What Women Want : Movie Review


 

Mel Gibson and Helen Hunt are receiving high marks from most critics for What Women Want, even while the film itself is being dismissed by many of them as "predictable" and "trite."

Robert Denerstein, writing for the Scripps Howard News Service observes: "The early comic scenes are so broadly conceived you may not believe that a palatable (and even pleasurable) movie waits in the wings. That movie arrives with Hunt, who has never brought this much glamor to a big-screen role."

Glenn Whipp in the Los Angeles Daily News bestows this praise on Gibson: "If, as the adage goes, 'dying is easy, comedy is hard,' then Gibson has pulled off a career-altering feat with this movie."

Summing up, Joe Morgenstern writes in today's Wall Street Journal: "What Women Want ... is a case of a gimmicky premise gone right."

And Eleanor Ringel Gillespie concludes in the Atlanta Journal-Constitution: "If you're in the mood for some well-done fluff - with some deft performances and bright dialogue - you could do a lot worse."

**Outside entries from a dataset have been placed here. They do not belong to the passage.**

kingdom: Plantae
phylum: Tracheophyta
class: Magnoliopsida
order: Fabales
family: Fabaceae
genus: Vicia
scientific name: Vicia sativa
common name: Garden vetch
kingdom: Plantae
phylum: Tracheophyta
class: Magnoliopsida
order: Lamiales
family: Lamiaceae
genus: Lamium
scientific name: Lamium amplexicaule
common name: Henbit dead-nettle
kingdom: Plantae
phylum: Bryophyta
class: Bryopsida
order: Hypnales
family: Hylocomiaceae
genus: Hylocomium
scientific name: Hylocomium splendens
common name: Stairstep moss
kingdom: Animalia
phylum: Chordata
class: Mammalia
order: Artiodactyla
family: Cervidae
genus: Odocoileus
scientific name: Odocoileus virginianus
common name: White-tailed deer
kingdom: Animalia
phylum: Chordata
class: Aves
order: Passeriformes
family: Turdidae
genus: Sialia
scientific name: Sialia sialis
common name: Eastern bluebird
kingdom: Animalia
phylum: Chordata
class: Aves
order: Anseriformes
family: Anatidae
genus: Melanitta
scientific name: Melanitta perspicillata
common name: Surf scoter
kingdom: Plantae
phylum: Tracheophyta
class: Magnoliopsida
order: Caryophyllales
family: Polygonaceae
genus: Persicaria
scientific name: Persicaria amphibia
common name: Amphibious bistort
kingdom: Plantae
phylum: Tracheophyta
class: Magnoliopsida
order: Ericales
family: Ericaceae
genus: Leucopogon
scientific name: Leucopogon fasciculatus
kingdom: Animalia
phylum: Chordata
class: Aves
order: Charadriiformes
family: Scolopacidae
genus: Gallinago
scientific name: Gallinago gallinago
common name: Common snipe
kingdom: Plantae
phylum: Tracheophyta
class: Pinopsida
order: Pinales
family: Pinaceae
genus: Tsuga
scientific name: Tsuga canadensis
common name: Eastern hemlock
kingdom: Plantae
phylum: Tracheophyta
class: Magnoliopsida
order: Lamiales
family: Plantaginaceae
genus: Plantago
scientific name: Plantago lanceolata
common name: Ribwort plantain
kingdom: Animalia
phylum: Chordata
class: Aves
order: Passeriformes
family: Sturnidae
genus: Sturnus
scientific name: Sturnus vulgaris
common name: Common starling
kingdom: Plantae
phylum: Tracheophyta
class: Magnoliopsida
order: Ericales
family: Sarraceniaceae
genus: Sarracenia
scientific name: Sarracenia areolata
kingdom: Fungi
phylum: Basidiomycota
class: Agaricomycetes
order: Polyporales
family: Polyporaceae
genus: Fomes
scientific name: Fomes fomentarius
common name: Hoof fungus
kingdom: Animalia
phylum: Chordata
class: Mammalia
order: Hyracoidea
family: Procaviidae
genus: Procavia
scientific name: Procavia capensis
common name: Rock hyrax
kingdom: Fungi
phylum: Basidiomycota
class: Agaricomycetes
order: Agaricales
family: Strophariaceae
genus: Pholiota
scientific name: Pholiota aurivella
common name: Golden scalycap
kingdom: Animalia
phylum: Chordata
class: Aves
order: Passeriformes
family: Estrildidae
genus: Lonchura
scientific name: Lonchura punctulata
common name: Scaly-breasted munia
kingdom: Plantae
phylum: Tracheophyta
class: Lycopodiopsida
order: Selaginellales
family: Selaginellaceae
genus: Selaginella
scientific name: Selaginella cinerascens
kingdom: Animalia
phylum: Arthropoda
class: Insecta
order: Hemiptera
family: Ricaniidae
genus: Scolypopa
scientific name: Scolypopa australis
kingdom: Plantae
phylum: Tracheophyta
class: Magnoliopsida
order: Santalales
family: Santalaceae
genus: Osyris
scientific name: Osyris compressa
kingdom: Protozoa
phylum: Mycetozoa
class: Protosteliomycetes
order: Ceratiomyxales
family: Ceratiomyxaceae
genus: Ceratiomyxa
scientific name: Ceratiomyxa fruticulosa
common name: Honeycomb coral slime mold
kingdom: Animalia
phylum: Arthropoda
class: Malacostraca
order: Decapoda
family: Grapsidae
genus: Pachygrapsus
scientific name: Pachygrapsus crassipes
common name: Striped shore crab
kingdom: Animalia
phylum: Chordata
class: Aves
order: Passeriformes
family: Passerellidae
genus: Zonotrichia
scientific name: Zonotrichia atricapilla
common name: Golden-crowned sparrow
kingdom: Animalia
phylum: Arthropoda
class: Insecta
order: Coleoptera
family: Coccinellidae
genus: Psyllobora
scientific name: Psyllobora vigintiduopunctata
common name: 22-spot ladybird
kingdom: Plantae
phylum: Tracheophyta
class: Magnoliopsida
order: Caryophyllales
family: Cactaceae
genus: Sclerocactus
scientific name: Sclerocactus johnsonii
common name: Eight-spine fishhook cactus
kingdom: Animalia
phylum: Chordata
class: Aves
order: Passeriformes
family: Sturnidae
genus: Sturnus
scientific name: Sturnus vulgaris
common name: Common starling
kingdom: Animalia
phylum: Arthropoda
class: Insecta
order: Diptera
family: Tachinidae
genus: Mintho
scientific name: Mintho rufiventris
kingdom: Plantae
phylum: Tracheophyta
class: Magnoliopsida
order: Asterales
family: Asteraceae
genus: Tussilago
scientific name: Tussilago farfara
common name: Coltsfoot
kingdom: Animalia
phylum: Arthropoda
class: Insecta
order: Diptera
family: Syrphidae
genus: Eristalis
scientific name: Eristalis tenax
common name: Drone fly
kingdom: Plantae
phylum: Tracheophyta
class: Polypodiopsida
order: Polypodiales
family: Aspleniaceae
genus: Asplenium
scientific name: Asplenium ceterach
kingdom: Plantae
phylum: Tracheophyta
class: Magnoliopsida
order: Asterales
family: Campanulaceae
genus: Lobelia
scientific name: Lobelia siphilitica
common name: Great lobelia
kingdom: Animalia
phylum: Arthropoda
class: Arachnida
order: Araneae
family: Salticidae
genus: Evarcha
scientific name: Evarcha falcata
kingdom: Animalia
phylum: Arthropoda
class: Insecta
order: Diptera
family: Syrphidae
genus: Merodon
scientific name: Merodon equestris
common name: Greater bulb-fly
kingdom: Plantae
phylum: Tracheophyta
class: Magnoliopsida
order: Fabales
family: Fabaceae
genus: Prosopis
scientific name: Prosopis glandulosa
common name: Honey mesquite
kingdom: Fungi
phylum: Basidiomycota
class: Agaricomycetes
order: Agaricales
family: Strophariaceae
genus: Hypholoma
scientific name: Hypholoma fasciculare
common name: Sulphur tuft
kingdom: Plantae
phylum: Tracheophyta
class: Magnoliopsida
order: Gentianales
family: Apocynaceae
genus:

Several reviewers, incidentally, observe that the Mel Gibson role resembles many of those played by Cary Grant a half century ago. Indeed, Jami Bernard in the New York Daily News comments: "It's a movie that also answers the question: What do action stars want when they get too old to be taken seriously as lethal weapons? The answer is: They want to be Cary Grant, and Gibson, as he demonstrates here, has a shot at it."